Aleasha Hintz — Staff Writer
Black Adam is an action movie presented at a light-speed pace and has proven to be a box office favorite.
Dwayne ‘The Rock’ Johnson plays the protagonist, Black Adam, in this latest addition to the DC Extended Universe. For the first time, Johnson’s role allows him to play more than just a funny, muscly character. I never forgot that I was watching The Rock throughout the film, but Johnson’s portrayal of Black Adam was impressive, and I applaud the casting.
Before being imprisoned by the gods who granted him his powers 5,000 years ago, Black Adam was Teth Adam of ancient Kahndaq. Kahndaq is vaguely Middle Eastern, and its people have been oppressed for thousands of years. Black Adam’s vengeful powers turn out to be just what the people of modern day Kahndaq are looking for to throw off their oppressors, but they also challenge the moral beliefs of modern-day superheroes and members of the Justice Society: Hawkman, Dr. Fate, Cyclone, and Atom Smasher.
The concerns of the Justice Society are not unfounded. Black Adam challenges the viewers’ expectations for superheroes, particularly ones like Superman. He is unpredictable, destructive, and not often concerned with things like “due process.”
But that is exactly what made Black Adam an exciting watch in the superhero genre. Rather than being a superhero of the modern age, restricted by organizations and politics and law and international balance, Black Adam operates on his own terms, erring more on the Batman side of the superhero spectrum.
What made Black Adam truly unique, however, was his unique perspective which juxtaposed that of the Justice Society. Black Adam believes in swift action and death sentences, he believes in giving power to the people, overthrowing oppressors, and the bond between mother and son.
The Justice Society is primarily concerned with international affairs and law. Therefore, the people of Kahndaq quickly named Black Adam the country’s champion, as he concerned himself much more with their plight under their oppressors than the Justice Society ever did.
Overall, the film is an exciting experience. The movie jumps quickly from scene to scene, offering just enough backstory to get the point across, but not enough to offer any substantial payoff for viewers.
The film’s breakneck speed comes at a detriment to the film.
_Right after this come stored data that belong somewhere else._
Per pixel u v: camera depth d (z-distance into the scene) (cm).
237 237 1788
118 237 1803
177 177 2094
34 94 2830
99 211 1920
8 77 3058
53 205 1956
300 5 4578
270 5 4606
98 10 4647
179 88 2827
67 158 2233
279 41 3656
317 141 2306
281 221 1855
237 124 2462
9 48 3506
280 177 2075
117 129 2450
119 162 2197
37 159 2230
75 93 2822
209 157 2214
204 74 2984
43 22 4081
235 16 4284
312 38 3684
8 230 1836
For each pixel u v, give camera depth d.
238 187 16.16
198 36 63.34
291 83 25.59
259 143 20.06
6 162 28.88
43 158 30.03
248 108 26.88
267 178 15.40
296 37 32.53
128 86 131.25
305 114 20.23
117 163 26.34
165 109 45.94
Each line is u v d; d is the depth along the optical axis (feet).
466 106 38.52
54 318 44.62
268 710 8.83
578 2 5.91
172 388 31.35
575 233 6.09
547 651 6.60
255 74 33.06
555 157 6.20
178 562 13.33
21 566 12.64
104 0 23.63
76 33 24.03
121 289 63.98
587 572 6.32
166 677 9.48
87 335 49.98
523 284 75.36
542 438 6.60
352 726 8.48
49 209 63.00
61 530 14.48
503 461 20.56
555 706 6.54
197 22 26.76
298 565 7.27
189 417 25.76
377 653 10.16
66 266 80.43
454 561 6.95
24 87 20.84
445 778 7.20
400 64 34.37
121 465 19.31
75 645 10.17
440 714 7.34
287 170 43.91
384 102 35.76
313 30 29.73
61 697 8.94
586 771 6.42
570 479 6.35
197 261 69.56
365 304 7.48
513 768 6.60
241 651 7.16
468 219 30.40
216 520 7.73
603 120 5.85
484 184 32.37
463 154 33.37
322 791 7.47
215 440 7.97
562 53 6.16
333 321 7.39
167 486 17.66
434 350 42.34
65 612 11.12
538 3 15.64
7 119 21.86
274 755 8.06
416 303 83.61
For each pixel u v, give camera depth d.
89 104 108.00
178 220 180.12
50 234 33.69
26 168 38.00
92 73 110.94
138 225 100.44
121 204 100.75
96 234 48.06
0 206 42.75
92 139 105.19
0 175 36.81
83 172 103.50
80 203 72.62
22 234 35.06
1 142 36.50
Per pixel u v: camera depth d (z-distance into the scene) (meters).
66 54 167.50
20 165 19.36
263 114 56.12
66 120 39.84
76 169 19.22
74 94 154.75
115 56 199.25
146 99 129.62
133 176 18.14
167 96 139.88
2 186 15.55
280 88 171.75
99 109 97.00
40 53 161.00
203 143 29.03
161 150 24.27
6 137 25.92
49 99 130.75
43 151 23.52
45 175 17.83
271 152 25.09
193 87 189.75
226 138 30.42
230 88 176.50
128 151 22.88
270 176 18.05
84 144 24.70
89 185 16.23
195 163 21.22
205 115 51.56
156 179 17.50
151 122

One could argue that it keeps viewers engaged, but it also leaves the plot feeling messy. Because of the quick development, the film is prone to plot holes, particularly ones that have to do with characters.
Some of the decisions that the characters made in the film were radically out of place. In one instance, Dr. Fate makes a reckless decision that completely assassinates his character, and puts the people in the film in jeopardy, just to save a “friend” with whom he barely exchanged a truly kind word throughout the film. This mistake was completely avoidable, but its presence did not unalterably change my perception of the movie.
Black Adam offers a glimpse of hope to superhero movie addicts and the average viewer, despite the bad reviews from critics. Black Adam shows immense promise for the future of DC and offers a palatable and unsophisticated weekend activity to moviegoers around the nation.